Protesters Barred From Cheney's West Point Speech


WHITE PLAINS - A federal appeals court on Friday denied an organization permission to stage an antiwar demonstration on Saturday on the grounds of the United States Military Academy at West Point, where Vice President Dick Cheney is to deliver the commencement address.

The court said the mere presence of the vice president does not turn West Point into a public forum and is not an "open invitation" to about 1,000 protesters who had hoped to march onto the campus. 0526 02

The Army refused permission, a federal judge in White Plains agreed, and on Friday the United States Court of Appeals for the Second Circuit refused to issue a preliminary injunction that would allow the march.

The group, the Democratic Alliance of Orange County, and several individuals contended that Mr.

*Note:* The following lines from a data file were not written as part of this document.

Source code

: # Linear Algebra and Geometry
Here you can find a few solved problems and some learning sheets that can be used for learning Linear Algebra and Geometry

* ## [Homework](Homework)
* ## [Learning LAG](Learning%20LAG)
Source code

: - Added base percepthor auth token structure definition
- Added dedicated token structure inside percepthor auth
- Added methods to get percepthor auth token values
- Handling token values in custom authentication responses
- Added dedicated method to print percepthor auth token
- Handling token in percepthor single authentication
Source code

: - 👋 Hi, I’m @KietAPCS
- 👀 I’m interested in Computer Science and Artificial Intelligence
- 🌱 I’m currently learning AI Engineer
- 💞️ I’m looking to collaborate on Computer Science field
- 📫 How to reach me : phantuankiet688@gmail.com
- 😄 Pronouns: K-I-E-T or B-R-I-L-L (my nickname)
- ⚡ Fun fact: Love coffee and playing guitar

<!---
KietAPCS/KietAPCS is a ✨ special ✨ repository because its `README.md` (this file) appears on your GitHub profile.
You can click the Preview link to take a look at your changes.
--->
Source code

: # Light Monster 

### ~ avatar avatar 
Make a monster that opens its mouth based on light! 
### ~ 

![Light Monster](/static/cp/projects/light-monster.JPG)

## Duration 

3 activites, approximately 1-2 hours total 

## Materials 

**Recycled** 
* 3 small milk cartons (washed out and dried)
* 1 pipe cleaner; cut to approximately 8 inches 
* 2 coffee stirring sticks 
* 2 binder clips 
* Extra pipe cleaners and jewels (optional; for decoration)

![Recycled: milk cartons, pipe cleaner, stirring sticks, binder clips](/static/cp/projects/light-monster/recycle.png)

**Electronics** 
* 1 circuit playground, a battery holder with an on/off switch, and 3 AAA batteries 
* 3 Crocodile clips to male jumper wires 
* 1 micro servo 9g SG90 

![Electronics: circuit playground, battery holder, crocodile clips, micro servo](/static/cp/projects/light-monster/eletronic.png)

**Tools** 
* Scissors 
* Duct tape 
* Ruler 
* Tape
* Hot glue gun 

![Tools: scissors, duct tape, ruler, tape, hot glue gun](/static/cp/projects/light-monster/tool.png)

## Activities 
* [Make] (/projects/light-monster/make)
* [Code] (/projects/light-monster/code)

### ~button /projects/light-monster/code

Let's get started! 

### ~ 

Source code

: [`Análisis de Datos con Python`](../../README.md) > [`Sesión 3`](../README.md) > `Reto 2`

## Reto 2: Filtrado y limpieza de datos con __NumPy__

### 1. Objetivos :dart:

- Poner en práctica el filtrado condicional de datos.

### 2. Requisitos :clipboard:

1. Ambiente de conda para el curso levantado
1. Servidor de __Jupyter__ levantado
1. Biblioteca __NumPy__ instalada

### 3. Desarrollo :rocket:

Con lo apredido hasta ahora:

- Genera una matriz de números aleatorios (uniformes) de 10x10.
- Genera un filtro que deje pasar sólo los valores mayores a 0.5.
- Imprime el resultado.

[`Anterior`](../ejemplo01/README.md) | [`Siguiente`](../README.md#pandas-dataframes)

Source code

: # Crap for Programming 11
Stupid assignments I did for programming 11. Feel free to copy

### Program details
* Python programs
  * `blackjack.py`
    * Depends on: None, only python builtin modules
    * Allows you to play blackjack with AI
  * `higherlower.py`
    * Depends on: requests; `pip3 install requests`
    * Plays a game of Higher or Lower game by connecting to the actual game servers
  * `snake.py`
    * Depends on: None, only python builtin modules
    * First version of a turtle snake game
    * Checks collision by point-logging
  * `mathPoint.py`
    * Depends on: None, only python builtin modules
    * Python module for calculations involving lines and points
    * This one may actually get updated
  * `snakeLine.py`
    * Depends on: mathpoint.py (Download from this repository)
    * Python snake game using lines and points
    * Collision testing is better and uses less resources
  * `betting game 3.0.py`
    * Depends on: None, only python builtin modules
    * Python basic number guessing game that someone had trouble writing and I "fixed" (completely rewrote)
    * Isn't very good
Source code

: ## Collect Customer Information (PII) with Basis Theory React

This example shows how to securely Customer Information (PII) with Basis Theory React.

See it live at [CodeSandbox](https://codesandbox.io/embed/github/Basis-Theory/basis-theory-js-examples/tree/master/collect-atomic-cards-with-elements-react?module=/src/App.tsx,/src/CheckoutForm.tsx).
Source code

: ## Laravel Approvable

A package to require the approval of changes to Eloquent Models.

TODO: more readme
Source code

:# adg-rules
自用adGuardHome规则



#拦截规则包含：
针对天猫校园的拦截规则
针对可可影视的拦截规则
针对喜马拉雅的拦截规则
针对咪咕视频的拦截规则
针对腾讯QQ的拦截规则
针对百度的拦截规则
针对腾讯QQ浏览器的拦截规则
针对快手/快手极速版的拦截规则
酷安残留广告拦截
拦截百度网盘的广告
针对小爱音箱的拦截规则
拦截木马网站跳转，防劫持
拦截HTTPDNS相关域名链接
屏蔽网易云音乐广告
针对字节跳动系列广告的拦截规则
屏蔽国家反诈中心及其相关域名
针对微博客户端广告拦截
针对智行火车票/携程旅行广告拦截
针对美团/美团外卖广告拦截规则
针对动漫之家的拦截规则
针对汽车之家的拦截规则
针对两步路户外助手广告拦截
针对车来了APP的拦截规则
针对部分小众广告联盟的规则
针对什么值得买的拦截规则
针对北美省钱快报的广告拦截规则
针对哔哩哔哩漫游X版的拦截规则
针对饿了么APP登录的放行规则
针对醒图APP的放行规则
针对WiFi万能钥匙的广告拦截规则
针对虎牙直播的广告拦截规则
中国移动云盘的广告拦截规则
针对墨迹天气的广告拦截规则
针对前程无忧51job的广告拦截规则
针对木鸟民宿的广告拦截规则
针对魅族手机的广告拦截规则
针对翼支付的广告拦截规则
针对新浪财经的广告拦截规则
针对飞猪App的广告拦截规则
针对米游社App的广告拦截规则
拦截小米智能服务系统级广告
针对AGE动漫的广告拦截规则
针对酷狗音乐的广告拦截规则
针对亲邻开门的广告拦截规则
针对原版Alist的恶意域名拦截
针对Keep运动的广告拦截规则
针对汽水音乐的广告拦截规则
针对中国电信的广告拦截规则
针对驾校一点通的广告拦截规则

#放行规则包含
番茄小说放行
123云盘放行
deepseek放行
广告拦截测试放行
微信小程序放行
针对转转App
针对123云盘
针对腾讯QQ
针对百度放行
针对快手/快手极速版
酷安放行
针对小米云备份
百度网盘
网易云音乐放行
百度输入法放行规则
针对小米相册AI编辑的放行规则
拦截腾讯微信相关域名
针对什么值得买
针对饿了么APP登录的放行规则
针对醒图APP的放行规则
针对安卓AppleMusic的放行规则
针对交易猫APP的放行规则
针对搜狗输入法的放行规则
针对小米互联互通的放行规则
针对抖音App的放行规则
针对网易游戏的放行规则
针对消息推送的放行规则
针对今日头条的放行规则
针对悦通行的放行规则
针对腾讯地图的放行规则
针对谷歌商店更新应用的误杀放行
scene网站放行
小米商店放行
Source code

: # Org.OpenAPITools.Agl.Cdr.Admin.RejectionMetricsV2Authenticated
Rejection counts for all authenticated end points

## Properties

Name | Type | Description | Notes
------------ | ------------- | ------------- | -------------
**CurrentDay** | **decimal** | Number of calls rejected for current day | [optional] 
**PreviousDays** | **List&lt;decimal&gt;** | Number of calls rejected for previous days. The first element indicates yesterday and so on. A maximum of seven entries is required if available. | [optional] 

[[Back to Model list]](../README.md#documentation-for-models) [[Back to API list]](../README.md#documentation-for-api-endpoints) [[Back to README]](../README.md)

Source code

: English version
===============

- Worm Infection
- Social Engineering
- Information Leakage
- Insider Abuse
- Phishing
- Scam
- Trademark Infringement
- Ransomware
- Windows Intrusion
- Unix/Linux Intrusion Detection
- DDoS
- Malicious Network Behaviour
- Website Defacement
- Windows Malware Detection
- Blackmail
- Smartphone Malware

Cheney would probably speak in support of the war in Iraq, and they should be allowed to express an opposing view. But the three-judge panel disagreed, saying the protesters had misunderstood the way the First Amendment applies inside a military base.

"Although the vice president is a political figure, he is also an incumbent official in the United States government," the court wrote. "As such, his mere presence on campus to address members of the United States military on their graduation day does not convert the West Point campus into a public forum; nor does it serve as an open invitation for 1,000 or more outsiders to engage in freewheeling and potentially distracting (if not disruptive) acts of political expression."

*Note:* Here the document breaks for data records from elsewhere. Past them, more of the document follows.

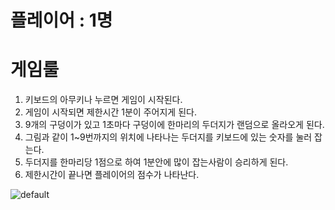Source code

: # 플레이어 : 1명

# 게임룰 

1. 키보드의 아무키나 누르면 게임이 시작된다.
2. 게임이 시작되면 제한시간 1분이 주어지게 된다.
3. 9개의 구덩이가 있고 1초마다 구덩이에 한마리의 두더지가 랜덤으로 올라오게 된다.
4. 그림과 같이 1~9번까지의 위치에 나타나는 두더지를 키보드에 있는 숫자를 눌러 잡는다. 
5. 두더지를 한마리당 1점으로 하여 1분안에 많이 잡는사람이 승리하게 된다. 
6. 제한시간이 끝나면 플레이어의 점수가 나타난다.


![default](https://user-images.githubusercontent.com/42165228/44080734-e4a29dc8-9fe7-11e8-998b-2a98234269d2.PNG)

The protesters' lawyer, Stephen Bergstein, said the military was given too much respect. "No other institution in our society enjoys the deference that the military establishment enjoys," Mr. Bergstein said. "There are things you can't do in our society, and protesting at a military institution is one of them. It's a shame because they invite Cheney and he can say whatever he wants."

Besides the constitutional issue, the court agreed with the Army that it had legitimate security concerns.